§ INPUT RECORDS
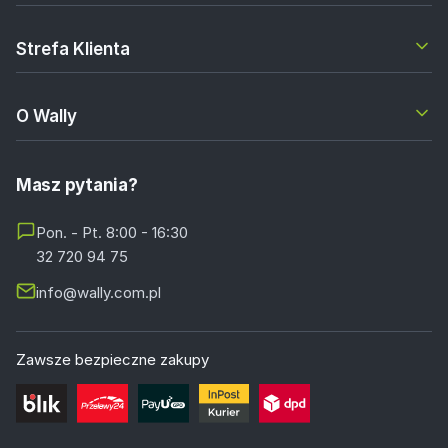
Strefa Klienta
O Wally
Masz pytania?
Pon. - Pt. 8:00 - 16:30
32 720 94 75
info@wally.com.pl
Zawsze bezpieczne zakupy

==

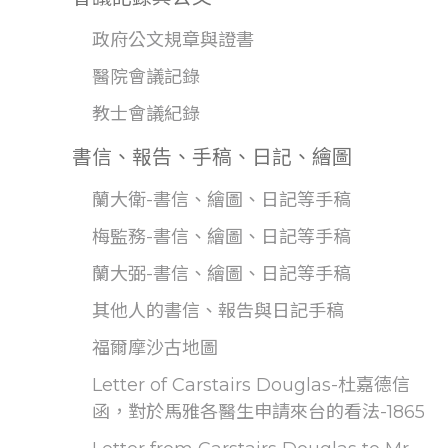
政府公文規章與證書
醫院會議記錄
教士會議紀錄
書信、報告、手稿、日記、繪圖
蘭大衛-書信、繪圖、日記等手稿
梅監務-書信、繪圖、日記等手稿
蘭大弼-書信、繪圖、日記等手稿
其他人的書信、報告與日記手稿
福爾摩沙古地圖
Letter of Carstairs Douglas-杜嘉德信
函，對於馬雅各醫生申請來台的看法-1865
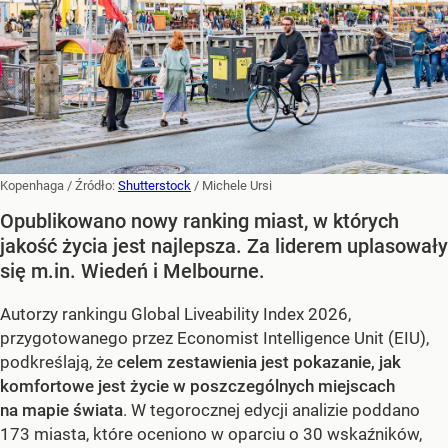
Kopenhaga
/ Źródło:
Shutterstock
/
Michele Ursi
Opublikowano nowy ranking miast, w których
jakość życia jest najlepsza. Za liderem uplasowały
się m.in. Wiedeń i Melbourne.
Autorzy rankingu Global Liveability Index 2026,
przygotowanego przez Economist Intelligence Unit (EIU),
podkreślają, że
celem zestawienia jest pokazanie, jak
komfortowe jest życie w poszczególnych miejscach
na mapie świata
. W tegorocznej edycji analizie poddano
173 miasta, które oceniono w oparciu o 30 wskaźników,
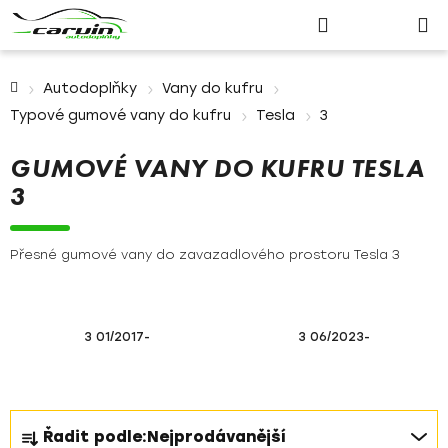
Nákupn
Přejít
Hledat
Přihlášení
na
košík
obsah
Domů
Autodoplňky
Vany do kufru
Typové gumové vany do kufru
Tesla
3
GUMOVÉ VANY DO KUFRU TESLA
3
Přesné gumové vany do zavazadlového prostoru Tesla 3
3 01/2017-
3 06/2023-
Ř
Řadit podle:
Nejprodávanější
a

...

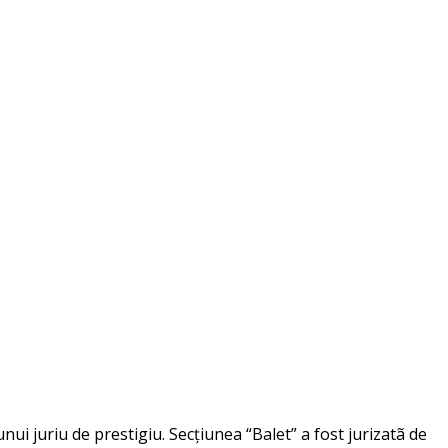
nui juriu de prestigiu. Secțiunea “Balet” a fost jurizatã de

§ ASSIGNMENT
Retype everything from the line containing "Strefa Klienta" down to the line containing "Zawsze bezpieczne zakupy", both of those lines included, with no changes to any of them.

§ TASK RESULT
Strefa Klienta
O Wally
Masz pytania?
Pon. - Pt. 8:00 - 16:30
32 720 94 75
info@wally.com.pl
Zawsze bezpieczne zakupy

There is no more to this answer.